Last February I flipped for a flowering Carolina jessamine, Gelsemium sempervirens, draped over a wrought-iron and brick wall at the historic Beauregard-Keyes House in the French Quarter.

The house has a formal walled garden, which replicates the original 1865 plan. Kudos to the Garden Study Club of New Orleans, a member of the Garden Club of America, for replanting and maintaining it.

Carolina jessamine is a twining woody evergreen (or, in colder areas, semi-evergreen) vine native to the southeastern United States (Zones 7 to 10), where it blooms on old wood in winter or spring. I saw it growing in full sun, where flowering is best, but it also tolerates some shade.

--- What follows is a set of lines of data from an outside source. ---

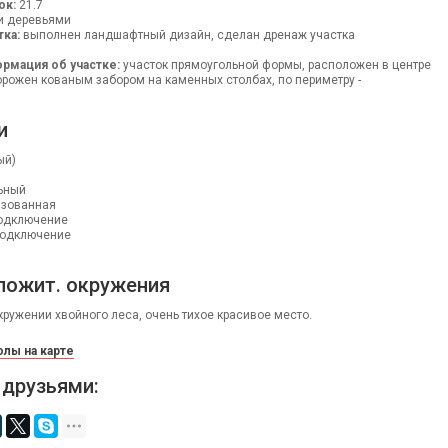
ок:
21.7
и деревьями
тка:
выполнен ландшафтный дизайн, сделан дренаж участка
рмация об участке:
участок прямоугольной формы, расположен в центре
орожен кованым забором на каменных столбах, по периметру -
и
ый)
ьный
изованная
одключение
одключение
ложит. окружения
ружении хвойного леса, очень тихое красивое место.
лы на карте
 друзьями:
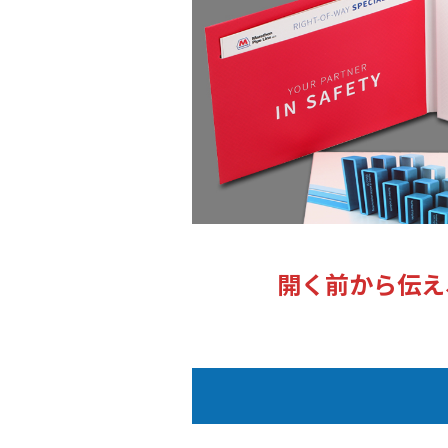
開く前から伝え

In addition to cloaking walls, it can cover arbors, climb trees, or scramble along the ground, depending upon how you train it. In conditions it likes, it grows briskly, up to 15 feet a year.

I like the slight winter purpling of some of the dark evergreen leaves; it makes the bright yellow flowers pop even more. Best of all, the fragrant 1.5-inch trumpets attract butterflies and hummingbirds.

Maintenance is a breeze. Train to tree or trellis by fastening canes loosely with stretchy vinyl landscape tape. For maximum bloom, wait until flowers fade to snip off wayward shoots.